‘there’s No Hiding’: Powell Faces Daunting Options In Pivotal Speech

Federal Reserve Chair Jerome Powell is in a tense moment — and it’s not only because of the unyielding attacks he’s facing from President Donald Trump over his refusal to cut interest rates.
Powell is staring at the double-barreled threats of rising prices and slowing growth — potentially the early stages of a phenomenon known as stagflation that the U.S. hasn’t seen in four decades. And at some point, he will have to decide which is the bigger danger.
There’s a real risk of a nasty outcome in either direction: If he holds rates too high for too long, job losses could spike, and the economy could even tip into a recession. If he cuts rates too much, he could reignite inflation in an economy that hasn’t entirely recovered from the last bout after the Covid pandemic struck. It’s not at all clear which scenario is more likely.
The moment for him to begin picking a direction might arrive Friday when he gives a widely anticipated speech at the Fed’s signature annual conference in Jackson Hole, Wyoming, where investors will be on edge watching for any signal that a rate cut could come in September. The central bank will get more data on the labor market and inflation between now and then, but more information is not going to make the choice much easier.

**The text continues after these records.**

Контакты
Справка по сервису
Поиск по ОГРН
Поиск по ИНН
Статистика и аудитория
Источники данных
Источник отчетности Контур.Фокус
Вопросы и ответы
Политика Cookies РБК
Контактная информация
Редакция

“There’s no hiding,” said Torsten Slok, chief economist at Apollo Global Management. “We cannot just wait for the data because the data is at risk of pulling in opposite directions. … It is just an extraordinarily complicated situation.”
The economic dilemma comes on top of the high-pressure political situation Powell faces, as Trump relentlessly demands that the Fed chair lower borrowing costs. The president and his officials have been seizing on multiple levers to assail members of the central bank’s board, including the costly renovations to the Fed’s headquarters, which Trump says might merit a lawsuit. Earlier this week, his housing finance regulator referred one of the central bank’s policymakers to the Justice Department on allegations of criminal mortgage fraud.

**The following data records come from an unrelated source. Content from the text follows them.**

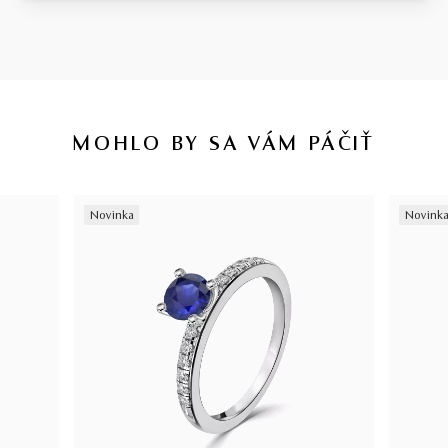
MOHLO BY SA VÁM PÁČIŤ
Novinka
Novink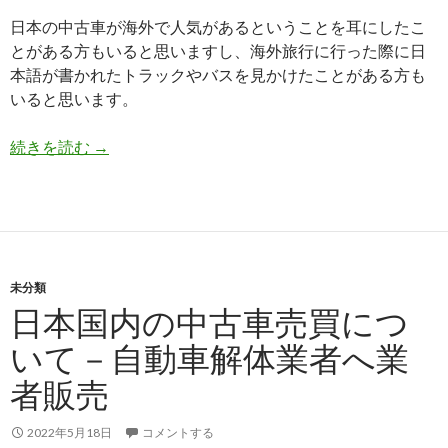
日本の中古車が海外で人気があるということを耳にしたこ
とがある方もいると思いますし、海外旅行に行った際に日
本語が書かれたトラックやバスを見かけたことがある方も
いると思います。
日
続きを読む
→
本
国
内
の
中
未分類
古
日本国内の中古車売買につ
車
売
いて－自動車解体業者へ業
買
者販売
に
つ
い
2022年5月18日
コメントする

The struggling housing market, too, has featured prominently in the president’s broadsides.
“Could somebody please inform Jerome ‘Too Late’ Powell that he is hurting the Housing Industry, very badly?” Trump posted on Truth Social on Tuesday. “People can’t get a Mortgage because of him.”
Yet it's the president’s own sweeping tariffs on all U.S. trading partners that have led Fed officials to hesitate on easing borrowing costs for fear that the levies could lead to a series of price increases. That worry is compounded by the fact that inflation in less tariff-sensitive service sectors — which dominate the economy — has also begun to rise.
Fed officials voted to keep rates steady in July, though two board members dissented, citing weakness in the labor market. Still, a majority of the rate-setting committee was more worried about the risks that inflation would get worse than that unemployment would shoot up, according to the minutes from that July meeting, released Wednesday.
But tariff-induced inflation has ticked up only gradually so far, leaving central bankers to wonder whether businesses are eating more of the costs than expected, which could further dent hiring and investment, or if the price hikes might simply be delayed.
“It could be a slower-moving train,” former Kansas City Fed President Esther George said in an interview. “Companies pulled forward purchases [ahead of the tariffs]. Now they have to decide in a strategic way, how much do I absorb? How much do I negotiate away? I think that strategy is still playing out.”
George also underscored another underlying problem for the Fed: Inflation never fully recovered before it started to tick back up again this year.
“I don’t think we should lose sight of the fact that this committee is committed to a 2 percent inflation target and that the underlying inflation has been sticky for some time,” she said.
The Fed has been telegraphing all year that its next move is likely to be an interest rate cut, and it has mostly been a matter of when, not if. And a disappointing jobs report for August would likely accelerate the timing for lower borrowing costs, though those numbers, too, have been hard to decipher. Companies have been hiring less, but coupled with Trump’s immigration crackdown, that means there is both less demand for and less supply of workers.
Data released earlier this month revealed that the labor market was weaker than previously thought in May and June, as the Bureau of Labor Statistics sharply revised down the number of jobs that were added in those months. Treasury Secretary Scott Bessent said last week on Bloomberg TV that the Fed might have started cutting sooner if it had had that information earlier. He also suggested rates should now be dramatically lower.
But even if Powell decides to lower rates in September, it’s unclear how quickly more cuts will follow, given that the path for the economy is so murky.
“Historically speaking, they do cuts in a series,” said Preston Mui, a senior economist at worker advocacy group Employ America. “But in principle, there’s no reason why they couldn’t cut a bit and then hold. The problem is, it makes setting expectations very difficult.”